Travail à faire:
[A] Dans l'entretien sur l'animation au théâtre, que TC a-t-il finalement proposé face aux hésitations de la metteure en scène ?
[B] Poursuivez l'entretien sur l'animation au théâtre à la suite de sa dernière réplique.

OT : Donc ça faisait un genre de chorégraphie avec les acteurs ?

TC : Oui, c’est ça, tout à fait. Les acteurs savaient que c’était derrière. Ils pouvaient ralentir le débit, ralentir le texte… Au début, j’ai proposé toutes sortes d’images, puis la metteure en scène s’inquiétait toujours du fait que l’acteur était présent et que ça allait créer des tensions ; il y avait comme une retenue… Elle aimait ça, mais en même temps elle hésitait, alors j’ai proposé qu’il y ait de l’animation tout le temps, mais à très faible dose. Quelque chose bougeait toujours en arrière-plan, puis il y avait tout à coup comme un corps qui prenait place et qui absorbait tout. L’acteur n’était plus là, puis il reprenait sa place. C’était un dialogue vraiment intéressant. J’ai appris beaucoup avec ce projet-là.

Données fournies:
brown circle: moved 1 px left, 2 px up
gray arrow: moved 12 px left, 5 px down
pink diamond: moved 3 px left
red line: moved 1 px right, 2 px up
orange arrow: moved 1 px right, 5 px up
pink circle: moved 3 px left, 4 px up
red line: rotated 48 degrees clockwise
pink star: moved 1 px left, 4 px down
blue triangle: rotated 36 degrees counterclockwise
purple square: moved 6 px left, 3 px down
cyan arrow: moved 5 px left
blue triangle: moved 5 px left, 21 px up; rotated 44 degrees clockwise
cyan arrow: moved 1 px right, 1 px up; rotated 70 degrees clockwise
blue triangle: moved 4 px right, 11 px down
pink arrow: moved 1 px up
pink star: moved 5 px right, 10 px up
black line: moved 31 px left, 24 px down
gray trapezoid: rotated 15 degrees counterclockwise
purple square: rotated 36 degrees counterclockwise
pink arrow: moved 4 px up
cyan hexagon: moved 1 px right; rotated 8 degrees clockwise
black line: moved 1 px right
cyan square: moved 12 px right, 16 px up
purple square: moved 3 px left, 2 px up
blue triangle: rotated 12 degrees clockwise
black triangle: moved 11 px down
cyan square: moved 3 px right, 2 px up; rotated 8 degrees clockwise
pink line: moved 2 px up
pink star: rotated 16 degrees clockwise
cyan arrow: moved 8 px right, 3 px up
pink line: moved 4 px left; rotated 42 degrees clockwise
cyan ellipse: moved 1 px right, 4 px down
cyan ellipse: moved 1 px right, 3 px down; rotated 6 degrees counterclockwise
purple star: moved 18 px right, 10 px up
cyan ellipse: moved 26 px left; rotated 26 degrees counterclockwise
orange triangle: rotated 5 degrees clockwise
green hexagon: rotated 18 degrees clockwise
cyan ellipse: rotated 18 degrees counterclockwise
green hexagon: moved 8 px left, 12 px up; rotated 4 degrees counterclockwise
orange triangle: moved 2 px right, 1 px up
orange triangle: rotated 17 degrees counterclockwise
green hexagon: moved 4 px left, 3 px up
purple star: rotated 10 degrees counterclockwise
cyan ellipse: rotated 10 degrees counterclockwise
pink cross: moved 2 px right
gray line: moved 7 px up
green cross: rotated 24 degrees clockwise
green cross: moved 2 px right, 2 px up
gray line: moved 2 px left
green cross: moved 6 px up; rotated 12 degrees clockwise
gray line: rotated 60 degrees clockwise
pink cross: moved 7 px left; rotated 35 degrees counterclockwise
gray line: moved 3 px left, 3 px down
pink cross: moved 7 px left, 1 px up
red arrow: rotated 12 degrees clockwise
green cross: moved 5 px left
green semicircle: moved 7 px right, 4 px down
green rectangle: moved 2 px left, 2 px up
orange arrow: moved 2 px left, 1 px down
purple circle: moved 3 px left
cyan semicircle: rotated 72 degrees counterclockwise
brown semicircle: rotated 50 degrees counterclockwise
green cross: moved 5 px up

Réponses:
[A] TC a proposé qu'il y ait de l'animation tout le temps, mais à très faible dose.

[B]
« Pour un oui ou pour un non », c’est une toute petite phrase, c’est un petit rien qui est la source d’un conflit. Le tout petit rien est dit, puis il est analysé, répété, et ça devient une sorte de cercle concentrique avec de plus en plus d’amplitude, de tension. À un moment donné, c’est invivable comme situation. On voulait que ça devienne palpable aussi sur l’écran arrière, que la violence entre les deux devienne presque explicite par moments.

OT : C’est un peu comme dans ton film La bêtise (2016), en fait, où la fin devient une espèce d’hécatombe.

TC : Oui, c’est ça. En fait, l’entente avec le groupe théâtral me permettait de faire un film après. J’ai complètement réécrit un scénario qui avait un rapport distant avec la pièce initiale. C’est deux projets vraiment distincts, mais avec la même matière visuelle qui a été retravaillée. J’avais travaillé une bonne année sur les animations de la pièce. Je les ai recyclées dans une histoire qui était basée sur des dessins de Goya, la source d’images dont je me suis servi pour la pièce.

OT : Donc, ça a été longuement mûri.

TC : Oui. C’était un projet à long terme.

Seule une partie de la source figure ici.